Le 7 avril 1604, Pierre Dugua de Monts embarque au Havre-de-Grace avec un vaste équipage et trois associés, Samuel Champlain, Jean de Potrincourt et François Du Pont-Gravé. Ils partent pour rejoindre les terres que le navigateur florentin Giovannni Da Verrezano avait baptisé du nom d’« Acadie » et dont Jacques Cartier avait pris possession pour la France en 1534. Arrivé un mois plus tard dans la Baie de Passamaquody, De Monts fonde, avec quatre-vingt colons, le premier établissement français permanent en Amérique du Nord sur une petite île qu’il nomme « Sainte-Croix ». Celui-ci sera délaissé pour le site de Port-Royal, fondé en 1605, qui deviendra avec Québec, fondé en 1608, le point d’ancrage de la présence française au Canada, puis le centre névralgique de l’Acadie.

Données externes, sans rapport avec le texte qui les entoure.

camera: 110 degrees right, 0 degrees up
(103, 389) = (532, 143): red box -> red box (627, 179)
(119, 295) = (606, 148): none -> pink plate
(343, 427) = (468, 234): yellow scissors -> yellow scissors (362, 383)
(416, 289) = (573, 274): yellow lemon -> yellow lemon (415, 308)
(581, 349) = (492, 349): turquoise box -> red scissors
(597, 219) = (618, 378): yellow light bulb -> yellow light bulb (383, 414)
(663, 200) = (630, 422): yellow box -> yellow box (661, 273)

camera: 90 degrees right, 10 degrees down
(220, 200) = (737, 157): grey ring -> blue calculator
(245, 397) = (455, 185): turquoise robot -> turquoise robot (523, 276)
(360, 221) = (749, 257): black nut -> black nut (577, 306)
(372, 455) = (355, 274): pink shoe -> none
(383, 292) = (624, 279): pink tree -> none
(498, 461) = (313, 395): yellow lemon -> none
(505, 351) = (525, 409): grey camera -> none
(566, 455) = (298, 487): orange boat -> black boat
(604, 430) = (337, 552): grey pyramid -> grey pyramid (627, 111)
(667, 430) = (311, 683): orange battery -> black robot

Confronté à la rivalité que se livrent Français et Anglais sur les terres canadiennes tout au long du XVIIème siècle, la communauté française peine à s’agrandir. Progressivement, elle invente une nouvelle identité, fruit de l’adaptation à ce nouvel environnement et de la rencontre avec les amérindiens Abénakis, Micmacs et Malécites. Après la conclusion du Traité d’Utrecht, en 1713, qui fait définitivement passer les colonies françaises sous domination anglaise, s’ouvre paradoxalement une période de prospérité pour le peuple acadien. Comptant alors quelque 1 700 habitants, vivant principalement dans la région de Port-Royal et de la baie de Fundy, la population s’est multipliée par 10 en quarante ans. Au milieu du XVIIème siècle, elle avait atteint 18 000 âmes. Ce fut alors l’apogée de l’Acadie : refusant de prêter serment d’allégeance aux Anglais, les Acadiens furent arrachés de leurs terres et massivement déportés vers d’autres colonies anglaises.

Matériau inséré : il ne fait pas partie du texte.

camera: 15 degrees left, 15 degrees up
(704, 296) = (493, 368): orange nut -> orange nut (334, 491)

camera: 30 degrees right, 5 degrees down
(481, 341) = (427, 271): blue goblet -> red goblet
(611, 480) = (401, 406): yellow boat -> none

De l’histoire tragique de ce peuple sans frontières, il reste aujourd’hui des traces que les Canadiens se sont efforcés de préserver que ce soit sur le site de la Grand’Pré ou à Port Royal, où l’habitation de Samuel Champlain fut reconstruite en 1939. Les remparts du fort de Beauséjour sont encore visibles dans ce qui est aujourd’hui un parc historique national. A Rivière-du-Nord, près de Caraquet, le Village historique acadien fait revivre les coutumes de de ses anciens habitants. En France également, l’Acadie demeure présente dans toutes les villes et villages de ses côtes atlantiques, d’où sont originaires les grands personnages qui ont marqué ce passé commun : Jacques Cartier, Samuel Champlain, les Razilly, Potrincourt, mais aussi les pionniers, les Granger, les Daigre, les Mélanson… A Belle-Ile-en-Mer, le plus grand fief acadien de France, on ne trouve ni parc historique, ni musée, mais c’est l’île entière qui respire deux siècles de présence acadienne.

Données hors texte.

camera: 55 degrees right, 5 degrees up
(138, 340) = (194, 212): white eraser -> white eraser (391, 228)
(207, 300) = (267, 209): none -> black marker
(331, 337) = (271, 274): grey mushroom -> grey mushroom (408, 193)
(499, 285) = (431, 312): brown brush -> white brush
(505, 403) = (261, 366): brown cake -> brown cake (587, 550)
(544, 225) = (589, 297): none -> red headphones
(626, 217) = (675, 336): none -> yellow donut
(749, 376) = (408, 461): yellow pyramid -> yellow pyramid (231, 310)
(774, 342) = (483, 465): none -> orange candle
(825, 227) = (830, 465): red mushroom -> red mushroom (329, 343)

Le Canada replonge ainsi en 2004 dans ces racines françaises et acadiennes, et qui forment aujourd’hui une part importante de son histoire unique. Parmi les différentes manifestations qui émailleront l’année 2004, la Maison Champlain à Brouage, ville natale du célèbre cartographe, en Charente-Maritime, ouvrira ses portes en juillet prochain pour exposer les différents aspects du patrimoine commun qu’ont partagé les deux nations. L’exposition « Le Canada vraiment » tente, en revanche, depuis décembre 2003 de donner un aperçu du Canada moderne à la Cité des Sciences de la Villette à Paris. C’est aussi dans ce contexte exceptionnel que Français et Canadiens ont décidé de resserrer une fois de plus des liens et une solidarité mutuelle éprouvée maintes fois déjà, et dont le souvenir le plus récent demeure la participation canadienne au Débarquement des forces alliées en Normandie il y a 60 ans. C.H.